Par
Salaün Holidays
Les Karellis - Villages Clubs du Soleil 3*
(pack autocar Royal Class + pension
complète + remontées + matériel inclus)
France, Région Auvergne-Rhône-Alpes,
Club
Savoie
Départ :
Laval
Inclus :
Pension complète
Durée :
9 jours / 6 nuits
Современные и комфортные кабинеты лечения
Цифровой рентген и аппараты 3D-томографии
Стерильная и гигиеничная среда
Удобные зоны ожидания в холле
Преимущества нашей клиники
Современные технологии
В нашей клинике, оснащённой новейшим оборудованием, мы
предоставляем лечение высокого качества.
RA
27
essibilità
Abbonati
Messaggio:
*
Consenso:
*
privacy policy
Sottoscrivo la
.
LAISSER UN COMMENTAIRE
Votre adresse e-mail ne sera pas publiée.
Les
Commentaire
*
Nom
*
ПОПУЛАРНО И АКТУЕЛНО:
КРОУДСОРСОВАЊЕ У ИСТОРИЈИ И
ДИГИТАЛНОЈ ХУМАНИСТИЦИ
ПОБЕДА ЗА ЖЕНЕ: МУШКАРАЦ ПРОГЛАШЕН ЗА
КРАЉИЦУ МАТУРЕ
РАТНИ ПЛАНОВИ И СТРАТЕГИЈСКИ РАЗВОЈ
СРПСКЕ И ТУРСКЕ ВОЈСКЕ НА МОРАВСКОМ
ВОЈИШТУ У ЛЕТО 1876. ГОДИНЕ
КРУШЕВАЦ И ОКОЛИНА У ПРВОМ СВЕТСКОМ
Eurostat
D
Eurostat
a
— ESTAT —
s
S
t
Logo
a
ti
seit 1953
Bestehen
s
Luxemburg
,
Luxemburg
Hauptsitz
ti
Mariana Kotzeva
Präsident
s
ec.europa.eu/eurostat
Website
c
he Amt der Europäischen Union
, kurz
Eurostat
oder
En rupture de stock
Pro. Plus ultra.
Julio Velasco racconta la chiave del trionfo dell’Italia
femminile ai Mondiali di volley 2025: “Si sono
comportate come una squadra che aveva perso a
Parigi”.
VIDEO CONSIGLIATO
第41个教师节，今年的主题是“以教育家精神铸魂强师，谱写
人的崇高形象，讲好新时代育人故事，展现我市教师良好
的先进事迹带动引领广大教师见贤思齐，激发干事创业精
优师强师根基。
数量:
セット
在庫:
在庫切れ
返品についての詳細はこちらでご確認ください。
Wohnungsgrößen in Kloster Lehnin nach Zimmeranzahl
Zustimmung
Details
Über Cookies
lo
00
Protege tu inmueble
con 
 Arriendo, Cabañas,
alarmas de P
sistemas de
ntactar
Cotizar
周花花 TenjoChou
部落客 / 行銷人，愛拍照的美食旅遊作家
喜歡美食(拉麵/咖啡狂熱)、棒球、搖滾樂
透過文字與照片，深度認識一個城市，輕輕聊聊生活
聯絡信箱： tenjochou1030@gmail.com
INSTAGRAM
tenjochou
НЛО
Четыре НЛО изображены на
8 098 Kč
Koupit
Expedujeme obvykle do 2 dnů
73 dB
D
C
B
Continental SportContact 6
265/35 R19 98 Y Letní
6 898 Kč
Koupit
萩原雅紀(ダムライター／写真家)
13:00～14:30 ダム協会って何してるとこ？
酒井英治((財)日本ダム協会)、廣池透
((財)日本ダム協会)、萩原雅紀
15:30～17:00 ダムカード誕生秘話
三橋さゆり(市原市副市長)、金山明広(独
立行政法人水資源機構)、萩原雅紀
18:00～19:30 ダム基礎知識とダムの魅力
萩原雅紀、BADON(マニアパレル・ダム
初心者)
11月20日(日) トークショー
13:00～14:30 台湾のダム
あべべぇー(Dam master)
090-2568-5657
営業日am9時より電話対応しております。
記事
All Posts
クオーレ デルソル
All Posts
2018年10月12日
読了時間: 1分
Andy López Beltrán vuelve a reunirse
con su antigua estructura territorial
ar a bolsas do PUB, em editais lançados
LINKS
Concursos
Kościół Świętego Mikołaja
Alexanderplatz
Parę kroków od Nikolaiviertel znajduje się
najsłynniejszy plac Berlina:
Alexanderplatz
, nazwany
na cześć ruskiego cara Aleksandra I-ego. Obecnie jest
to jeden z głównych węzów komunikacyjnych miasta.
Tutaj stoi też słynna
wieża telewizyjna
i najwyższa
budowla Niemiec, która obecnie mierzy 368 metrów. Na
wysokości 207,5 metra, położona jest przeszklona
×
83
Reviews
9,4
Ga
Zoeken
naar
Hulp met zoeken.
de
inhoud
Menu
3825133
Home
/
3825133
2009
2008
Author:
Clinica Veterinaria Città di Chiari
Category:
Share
□ □ □ □
[YOUR ASSIGNMENT] Word for word, transcribe the entire listing shown above.

[WRITTEN SOLUTION]
Par
Salaün Holidays
Les Karellis - Villages Clubs du Soleil 3*
(pack autocar Royal Class + pension
complète + remontées + matériel inclus)
France, Région Auvergne-Rhône-Alpes,
Club
Savoie
Départ :
Laval
Inclus :
Pension complète
Durée :
9 jours / 6 nuits
Современные и комфортные кабинеты лечения
Цифровой рентген и аппараты 3D-томографии
Стерильная и гигиеничная среда
Удобные зоны ожидания в холле
Преимущества нашей клиники
Современные технологии
В нашей клинике, оснащённой новейшим оборудованием, мы
предоставляем лечение высокого качества.
RA
27
essibilità
Abbonati
Messaggio:
*
Consenso:
*
privacy policy
Sottoscrivo la
.
LAISSER UN COMMENTAIRE
Votre adresse e-mail ne sera pas publiée.
Les
Commentaire
*
Nom
*
ПОПУЛАРНО И АКТУЕЛНО:
КРОУДСОРСОВАЊЕ У ИСТОРИЈИ И
ДИГИТАЛНОЈ ХУМАНИСТИЦИ
ПОБЕДА ЗА ЖЕНЕ: МУШКАРАЦ ПРОГЛАШЕН ЗА
КРАЉИЦУ МАТУРЕ
РАТНИ ПЛАНОВИ И СТРАТЕГИЈСКИ РАЗВОЈ
СРПСКЕ И ТУРСКЕ ВОЈСКЕ НА МОРАВСКОМ
ВОЈИШТУ У ЛЕТО 1876. ГОДИНЕ
КРУШЕВАЦ И ОКОЛИНА У ПРВОМ СВЕТСКОМ
Eurostat
D
Eurostat
a
— ESTAT —
s
S
t
Logo
a
ti
seit 1953
Bestehen
s
Luxemburg
,
Luxemburg
Hauptsitz
ti
Mariana Kotzeva
Präsident
s
ec.europa.eu/eurostat
Website
c
he Amt der Europäischen Union
, kurz
Eurostat
oder
En rupture de stock
Pro. Plus ultra.
Julio Velasco racconta la chiave del trionfo dell’Italia
femminile ai Mondiali di volley 2025: “Si sono
comportate come una squadra che aveva perso a
Parigi”.
VIDEO CONSIGLIATO
第41个教师节，今年的主题是“以教育家精神铸魂强师，谱写
人的崇高形象，讲好新时代育人故事，展现我市教师良好
的先进事迹带动引领广大教师见贤思齐，激发干事创业精
优师强师根基。
数量:
セット
在庫:
在庫切れ
返品についての詳細はこちらでご確認ください。
Wohnungsgrößen in Kloster Lehnin nach Zimmeranzahl
Zustimmung
Details
Über Cookies
lo
00
Protege tu inmueble
con 
 Arriendo, Cabañas,
alarmas de P
sistemas de
ntactar
Cotizar
周花花 TenjoChou
部落客 / 行銷人，愛拍照的美食旅遊作家
喜歡美食(拉麵/咖啡狂熱)、棒球、搖滾樂
透過文字與照片，深度認識一個城市，輕輕聊聊生活
聯絡信箱： tenjochou1030@gmail.com
INSTAGRAM
tenjochou
НЛО
Четыре НЛО изображены на
8 098 Kč
Koupit
Expedujeme obvykle do 2 dnů
73 dB
D
C
B
Continental SportContact 6
265/35 R19 98 Y Letní
6 898 Kč
Koupit
萩原雅紀(ダムライター／写真家)
13:00～14:30 ダム協会って何してるとこ？
酒井英治((財)日本ダム協会)、廣池透
((財)日本ダム協会)、萩原雅紀
15:30～17:00 ダムカード誕生秘話
三橋さゆり(市原市副市長)、金山明広(独
立行政法人水資源機構)、萩原雅紀
18:00～19:30 ダム基礎知識とダムの魅力
萩原雅紀、BADON(マニアパレル・ダム
初心者)
11月20日(日) トークショー
13:00～14:30 台湾のダム
あべべぇー(Dam master)
090-2568-5657
営業日am9時より電話対応しております。
記事
All Posts
クオーレ デルソル
All Posts
2018年10月12日
読了時間: 1分
Andy López Beltrán vuelve a reunirse
con su antigua estructura territorial
ar a bolsas do PUB, em editais lançados
LINKS
Concursos
Kościół Świętego Mikołaja
Alexanderplatz
Parę kroków od Nikolaiviertel znajduje się
najsłynniejszy plac Berlina:
Alexanderplatz
, nazwany
na cześć ruskiego cara Aleksandra I-ego. Obecnie jest
to jeden z głównych węzów komunikacyjnych miasta.
Tutaj stoi też słynna
wieża telewizyjna
i najwyższa
budowla Niemiec, która obecnie mierzy 368 metrów. Na
wysokości 207,5 metra, położona jest przeszklona
×
83
Reviews
9,4
Ga
Zoeken
naar
Hulp met zoeken.
de
inhoud
Menu
3825133
Home
/
3825133
2009
2008
Author:
Clinica Veterinaria Città di Chiari
Category:
Share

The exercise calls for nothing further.